A key component of the Millennium Village project is a concept, developed by Professor Vijay Modi, for a village vehicle for transporting villagers to hospitals for emergency medical treatment, gaining easier access to markets, and providing electricity through rechargeable lanterns. The Earth Institute will launch the Millennium Villages project in March 2005 and over the next five years, expects to expand the number of villages in Africa as well as adding villages in other parts of the developing world.

Earth Clinic funds have also assisted Professor Awash Teklehaimanot, health expert at the Earth Institute, to support the work of the newly formed Center for National Health Development in Ethiopia — created to help Ethiopia’s Ministry of Health achieve its ambitious plan of expanding primary health care facilities and services in Ethiopia with a particular focus on malaria and HIV/AIDS, data management, and program evaluation. The government of Ethiopia plans to train up to 25,000 health works over the next five years and build or upgrade close to 3,000 health care centers and up to 14,000 primary health posts. The Earth Clinic support enables Professor Teklehaimanot to conduct a demographic health survey of rural communities that will be needed by newly trained health workers and to develop implementation plans for the health extension program.

São Tomé and Príncipe
Since mid-2003, a team led by Professor Sachs has advised the government of São Tomé and Príncipe on how to best manage and invest its new oil revenues to avoid the “resource curse” that afflicts many oil exporters struggling with corruption and social conflict from their newfound wealth. This includes drafting of new laws to ensure transparency of deposited oil revenues and their investment into sustainable economic development measures.

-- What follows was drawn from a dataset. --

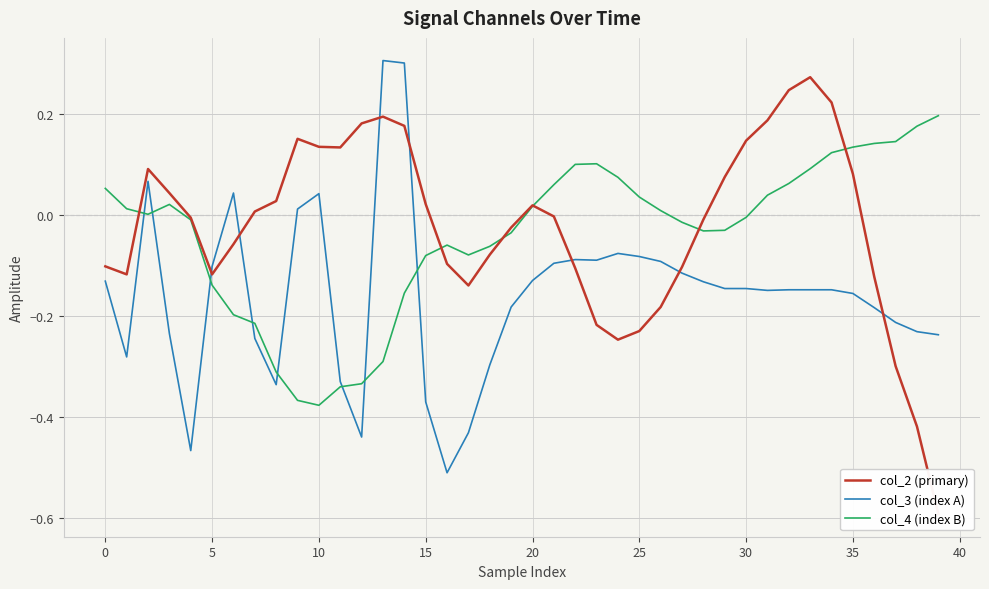

What is the difference between the highest and lowest values at 22?

0.2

For example, São Tomé and Príncipe's new laws institute a system of checks and balances designed to limit conflict and prevent corruption before it occurs and make all information about the country's oil revenues easily available to the public. The Earth Institute team will continue to work with the government on how to invest the revenues for sustained economic growth focusing on health, education, infrastructure, electrification, telecommunications and fisheries and to eliminate poverty on the islands.

It will take about three years to complete phase one of the Earth Clinic, during which Earth Clinic faculty and researchers will refine the interventions required to address these pressing global challenges and to develop prototypes that can be applied, with modifications, worldwide. The Earth Institute has received a generous $1 M gift to begin phase one in addition to the $5 M grant from the Lenfest Foundation for the Millennium Villages Project.

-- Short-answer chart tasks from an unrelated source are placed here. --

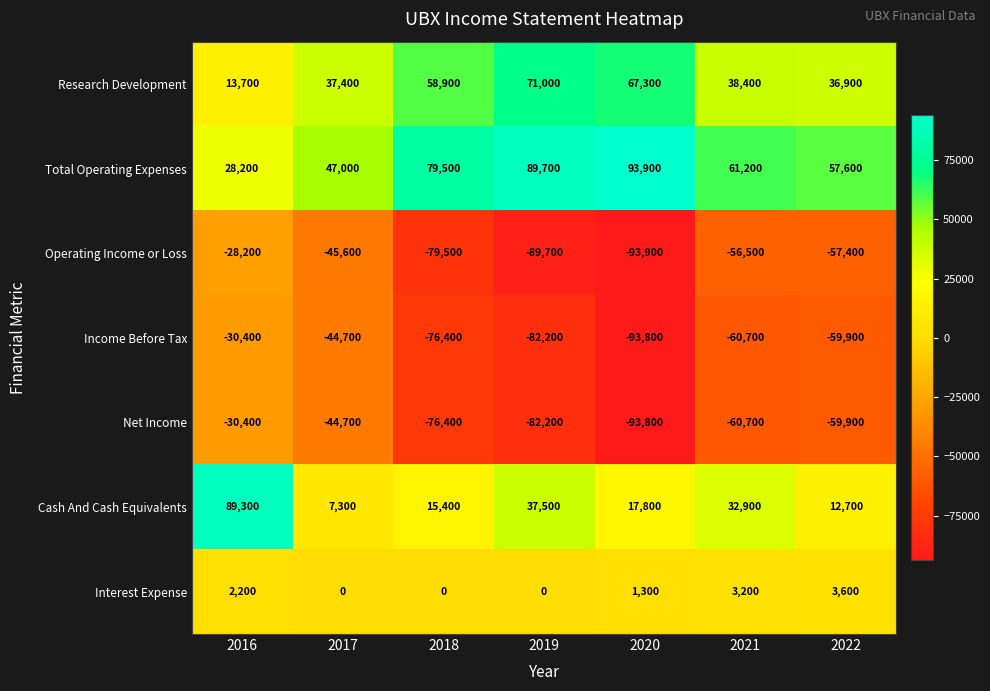

What is the difference between the highest and lowest values at 2020?

187800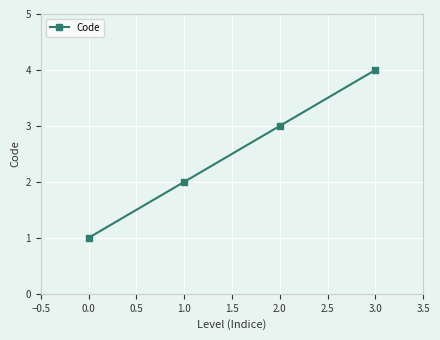

Count the values in the range 2 to 4.

3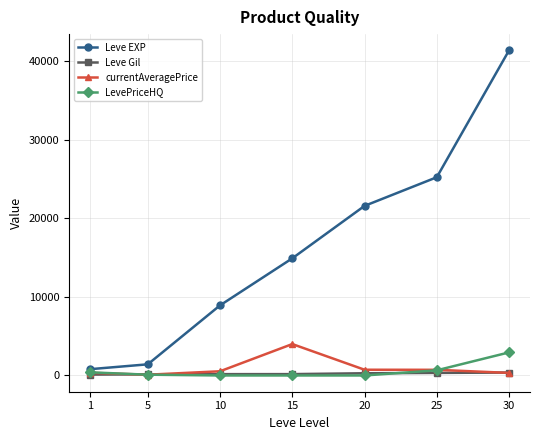

Where is Leve EXP nearest to the value 21105?

20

In phase two, planned to begin in 2008, the Earth Clinic will expand its client base of developing countries and expand from treatment of symptoms to developing methods of prevention of these severe economic and environmental problems.

Professor Sachs provides overall strategic guidance and advice on economic development to the Earth Clinic with Professor Schlosser chairing the Earth Clinic’s steering committee composed of the leaders of its projects and serving as overall director of the Earth Clinic’s projects and activities. The steering committee includes senior faculty and scientists with expertise in environmental engineering, agriculture and agro-ecology, energy, infrastructure in low-income countries, global public health, and climate and society interactions. In addition, Earth Institute fellows, Ph.D. students, masters-level students and undergraduates in affiliated departments participate in Earth Clinic projects.

The Earth Institute at Columbia University is the world’s leading academic center for the integrated study of Earth, its environment and society. The Earth Institute builds upon excellence in the core disciplines—earth sciences, biological sciences, engineering sciences, social sciences and health sciences—and stresses cross-disciplinary approaches to complex problems. Through research, training and global partnerships, it mobilizes science and technology to advance sustainable development, while placing special emphasis on the needs of the world’s poor.